▶ Things to do
**A)** Answer these questions using the rating bill debate excerpt:
(i) Under what affiliation is the Earl of Lytton listed?
(ii) How many Bills does the speaker say are being debated?
(iii) Of which two bodies is the speaker a vice-president?
**B)** Reproduce the passage of the rating bill debate excerpt from "Non-Domestic Rating (Lists)" to "business property owner.".
**C)** Extend the speech in the rating bill debate excerpt, starting after its final sentence.

▶ Text excerpt
Non-Domestic Rating (Lists) (No. 2) Bill Debate
Full Debate: Read Full DebateEarl of Lytton
Main Page: Earl of Lytton (Crossbench - Excepted Hereditary)Department Debates - View all Earl of Lytton's debates with the Ministry of Housing, Communities and Local Government
(3 years, 11 months ago)
Lords ChamberMy Lords, I welcome the opportunity to debate these two Bills, which I support. I thank the Minister for an online meeting last week. I refer to my professional involvement with non-domestic ratings, my membership of the RICS and other bodies, and my interests as a vice-president of the LGA and the NALC, and as a business property owner.

▶ Information shown
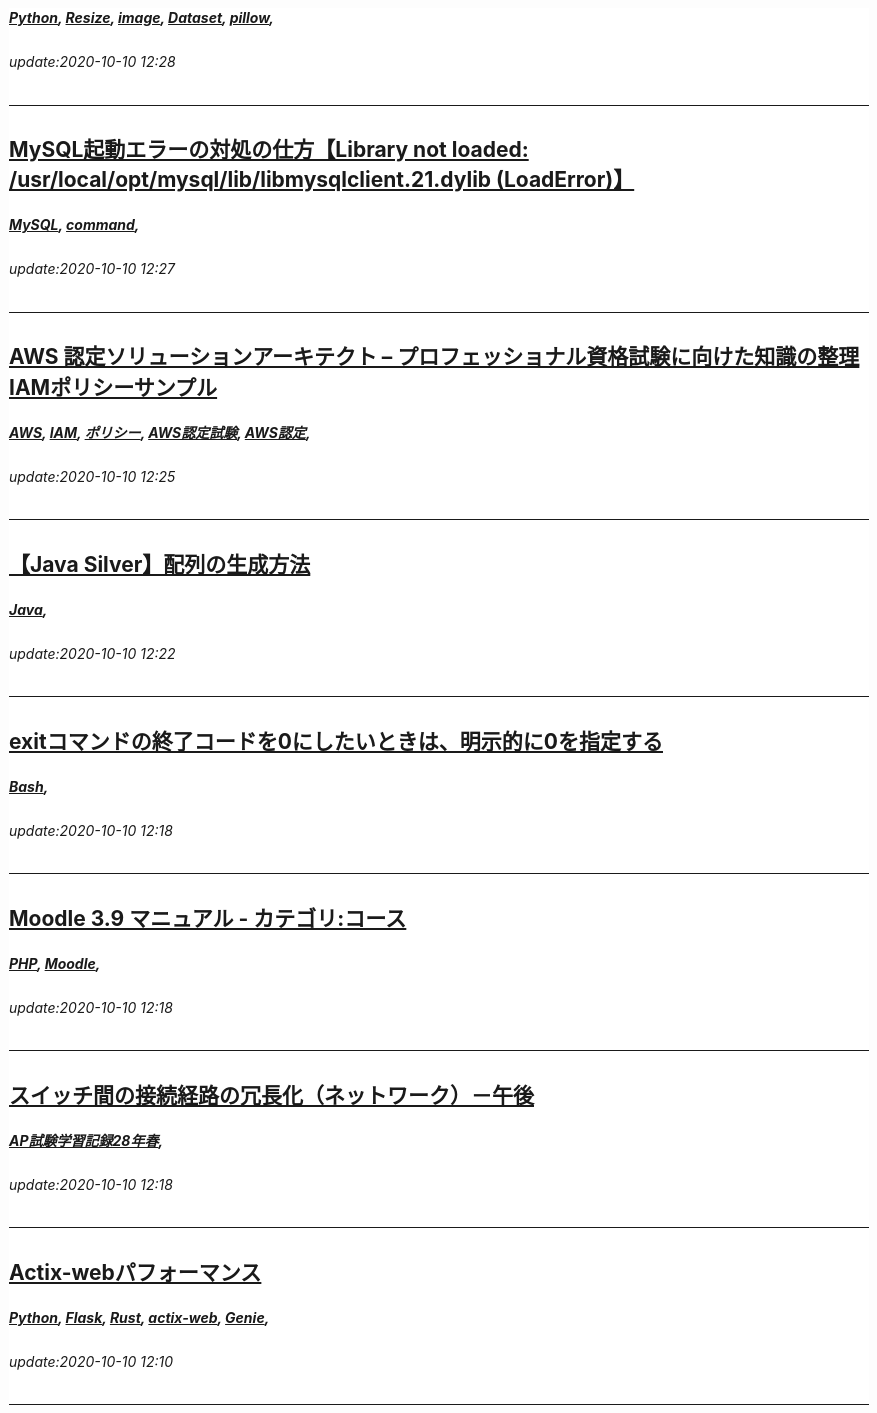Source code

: ##### [Python](https://qiita.com/tags/Python), [Resize](https://qiita.com/tags/Resize), [image](https://qiita.com/tags/image), [Dataset](https://qiita.com/tags/Dataset), [pillow](https://qiita.com/tags/pillow), 
###### update:2020-10-10 12:28
---
## [MySQL起動エラーの対処の仕方【Library not loaded: /usr/local/opt/mysql/lib/libmysqlclient.21.dylib (LoadError)】](https://qiita.com/k-yasuhiro/items/9674d2e6e0b0fac3e1a8)
##### [MySQL](https://qiita.com/tags/MySQL), [command](https://qiita.com/tags/command), 
###### update:2020-10-10 12:27
---
## [AWS 認定ソリューションアーキテクト – プロフェッショナル資格試験に向けた知識の整理 IAMポリシーサンプル](https://qiita.com/fkooo/items/ae934fe9b1eb2a77f65d)
##### [AWS](https://qiita.com/tags/AWS), [IAM](https://qiita.com/tags/IAM), [ポリシー](https://qiita.com/tags/ポリシー), [AWS認定試験](https://qiita.com/tags/AWS認定試験), [AWS認定](https://qiita.com/tags/AWS認定), 
###### update:2020-10-10 12:25
---
## [【Java Silver】配列の生成方法](https://qiita.com/Molly95554907/items/e2031bad47af4db03218)
##### [Java](https://qiita.com/tags/Java), 
###### update:2020-10-10 12:22
---
## [exitコマンドの終了コードを0にしたいときは、明示的に0を指定する](https://qiita.com/taro-hida/items/1c9e8111ad87178b70fb)
##### [Bash](https://qiita.com/tags/Bash), 
###### update:2020-10-10 12:18
---
## [Moodle 3.9 マニュアル - カテゴリ:コース](https://qiita.com/intrajp/items/a9a332cd28bcdbd3aaa0)
##### [PHP](https://qiita.com/tags/PHP), [Moodle](https://qiita.com/tags/Moodle), 
###### update:2020-10-10 12:18
---
## [スイッチ間の接続経路の冗長化（ネットワーク）－午後](https://qiita.com/lymansouka2017/items/a9aa730f0e66f468ff56)
##### [AP試験学習記録28年春](https://qiita.com/tags/AP試験学習記録28年春), 
###### update:2020-10-10 12:18
---
## [Actix-webパフォーマンス](https://qiita.com/ito-masahiro/items/0b85d5f12a3544bf4861)
##### [Python](https://qiita.com/tags/Python), [Flask](https://qiita.com/tags/Flask), [Rust](https://qiita.com/tags/Rust), [actix-web](https://qiita.com/tags/actix-web), [Genie](https://qiita.com/tags/Genie), 
###### update:2020-10-10 12:10
---
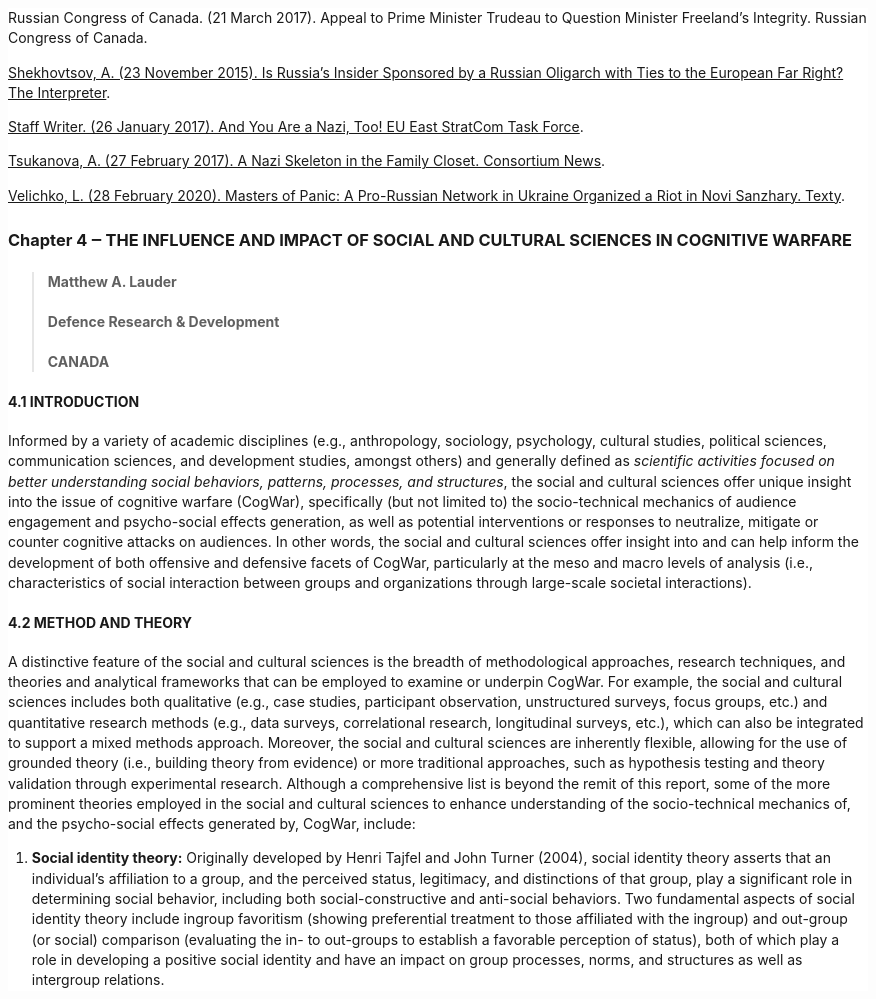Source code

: Russian Congress of Canada. (21 March 2017). Appeal to Prime Minister Trudeau to Question Minister Freeland’s Integrity. Russian Congress of Canada.

[Shekhovtsov, A. (23 November 2015). Is Russia’s Insider Sponsored by a Russian Oligarch with Ties to the European Far Right? The Interpreter](https://www.interpretermag.com/is-russia-insider-sponsored-by-a-russian-oligarch-with-ties-to-the-european-far-right/).

[Staff Writer. (26 January 2017). And You Are a Nazi, Too! EU East StratCom Task Force](https://us11.campaign-archive.com/?u=cd23226ada1699a77000eb60b&id=d50f54d197).

[Tsukanova, A. (27 February 2017). A Nazi Skeleton in the Family Closet. Consortium News](https://consortiumnews.com/2017/02/27/a-nazi-skeleton-in-the-family-closet/).

[Velichko, L. (28 February 2020). Masters of Panic: A Pro-Russian Network in Ukraine Organized a Riot in Novi Sanzhary. Texty](https://texty.org.ua/articles/100356/specoperaciya-imeni-portnova-ta-shariya-yak-rozhanyaly-paniku-v-novyh-sanzharah-i-hto-za-cym-stoyit/).


### Chapter 4 ‒ THE INFLUENCE AND IMPACT OF SOCIAL AND CULTURAL SCIENCES IN COGNITIVE WARFARE

> #### Matthew A. Lauder
> #### Defence Research & Development
> #### CANADA

#### 4.1 INTRODUCTION

Informed by a variety of academic disciplines (e.g., anthropology, sociology, psychology, cultural studies, political sciences, communication sciences, and development studies, amongst others) and generally defined as _scientific activities focused on better understanding social behaviors, patterns, processes, and structures_, the social and cultural sciences offer unique insight into the issue of cognitive warfare (CogWar), specifically (but not limited to) the socio-technical mechanics of audience engagement and psycho-social effects generation, as well as potential interventions or responses to neutralize, mitigate or counter cognitive attacks on audiences. In other words, the social and cultural sciences offer insight into and can help inform the development of both offensive and defensive facets of CogWar, particularly at the meso and macro levels of analysis (i.e., characteristics of social interaction between groups and organizations through large-scale societal interactions).

#### 4.2 METHOD AND THEORY

A distinctive feature of the social and cultural sciences is the breadth of methodological approaches, research techniques, and theories and analytical frameworks that can be employed to examine or underpin CogWar. For example, the social and cultural sciences includes both qualitative (e.g., case studies, participant observation, unstructured surveys, focus groups, etc.) and quantitative research methods (e.g., data surveys, correlational research, longitudinal surveys, etc.), which can also be integrated to support a mixed methods approach. Moreover, the social and cultural sciences are inherently flexible, allowing for the use of grounded theory (i.e., building theory from evidence) or more traditional approaches, such as hypothesis testing and theory validation through experimental research. Although a comprehensive list is beyond the remit of this report, some of the more prominent theories employed in the social and cultural sciences to enhance understanding of the socio-technical mechanics of, and the psycho-social effects generated by, CogWar, include:

1) __Social identity theory:__ Originally developed by Henri Tajfel and John Turner (2004), social identity theory asserts that an individual’s affiliation to a group, and the perceived status, legitimacy, and distinctions of that group, play a significant role in determining social behavior, including both social-constructive and anti-social behaviors. Two fundamental aspects of social identity theory include ingroup favoritism (showing preferential treatment to those affiliated with the ingroup) and out-group (or social) comparison (evaluating the in- to out-groups to establish a favorable perception of status), both of which play a role in developing a positive social identity and have an impact on group processes, norms, and structures as well as intergroup relations.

▶ Responses in order
**A)**
(i) Crossbench - Excepted Hereditary
(ii) Two
(iii) The LGA and the NALC

**B)**
Non-Domestic Rating (Lists) (No. 2) Bill Debate
Full Debate: Read Full DebateEarl of Lytton
Main Page: Earl of Lytton (Crossbench - Excepted Hereditary)Department Debates - View all Earl of Lytton's debates with the Ministry of Housing, Communities and Local Government
(3 years, 11 months ago)
Lords ChamberMy Lords, I welcome the opportunity to debate these two Bills, which I support. I thank the Minister for an online meeting last week. I refer to my professional involvement with non-domestic ratings, my membership of the RICS and other bodies, and my interests as a vice-president of the LGA and the NALC, and as a business property owner.

**C)**
My own experiences started in the Inland Revenue valuation office in 1975. At that time, residential and commercial properties shared a common valuation approach based on an assumed rent between a hypothetical landlord and a hypothetical tenant. I observed both the Layfield report and the Lyons report, which looked at local government finance and central government grant. My maiden speech here was on the Local Government Finance Act 1988, enacting the ill-fated community charge and setting domestic and non-domestic systems on different trajectories. I was in private practice when the poll tax was replaced with council tax, or CT, based on bands of capital value as at 1991. Business rates remained rent based. Subsequently, there was a capping on limited CT increases, but original value bandings for England remained. Business rates, by contrast, were subject to inflation-plus annual increments to uniform business rates, with periodic revaluations. This divergence has changed the tax burdens.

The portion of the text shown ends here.